Wednesday, May 9, 2012
Review - The Omens #1
Electormagnetic Press has such a comic called The Omens #1 that tackles that issue, with a whole slew of other zaniness thrown in for good measure. It's written by Larry Morgan and illustrated by Shane Moore.
Maggie Goodwin is a young woman who's been having headaches lately. It'd be too simple to say they were tied to stress or something like that. No, they're tied to Maggie being a posthuman, a genetically engineered new breed with abilities that exceed those of human beings.
Her unique capabilities manifest themselves in telepathy. It would be great for her if that could make things easier for her, but it doesn't.

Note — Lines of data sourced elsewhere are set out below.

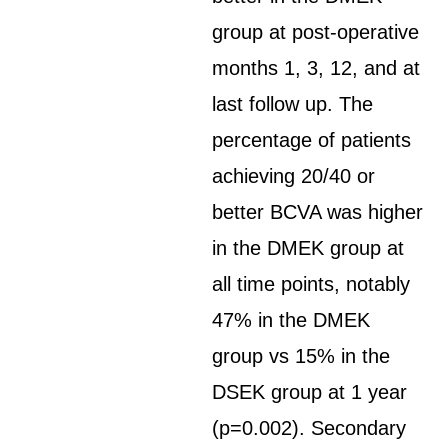
group at post-operative
months 1, 3, 12, and at
last follow up. The
percentage of patients
achieving 20/40 or
better BCVA was higher
in the DMEK group at
all time points, notably
47% in the DMEK
group vs 15% in the
DSEK group at 1 year
(p=0.002). Secondary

In fact, by the end of the first issue she's on the run from the US government, extraterrestrial entities and Dr. O.
Morgan's take is interesting. He pitches Maggie as a test tube baby, accompanied by the expected vitriol and ignorance that many still hold in today's society against that type of science. There's also a character in the issue named Chris Cork, who has a disagreement with Mr. Dawson about evolution.
It's curious that their argument plays such a large part of the issue. It'll be interesting to see if Morgan stays with the focus on religion as part of the storyline (the comic is called The Omens after all). You have to wonder if that argument coupled with the character perspectives on Maggie's birth are part of an agenda.
Moore's art is all black and white and adds a certain baseness to the story. There are some panels where the perspectives are a little off, but overall the art fits. The story gets a little crazy towards the end and Moore gets to play with some different character models.
Morgan uses a fairly stable story dynamic with Maggie, but he throws in some interesting social takes that don't usually accompany such a story. There is some heady stuff in here beyond just Maggie's telepathy. The reason for the arrival of the aliens at the end remain to be seen, as well as why Maggie is so important to just about everyone.
The Omens #1 is available now from Electormagnetic Press.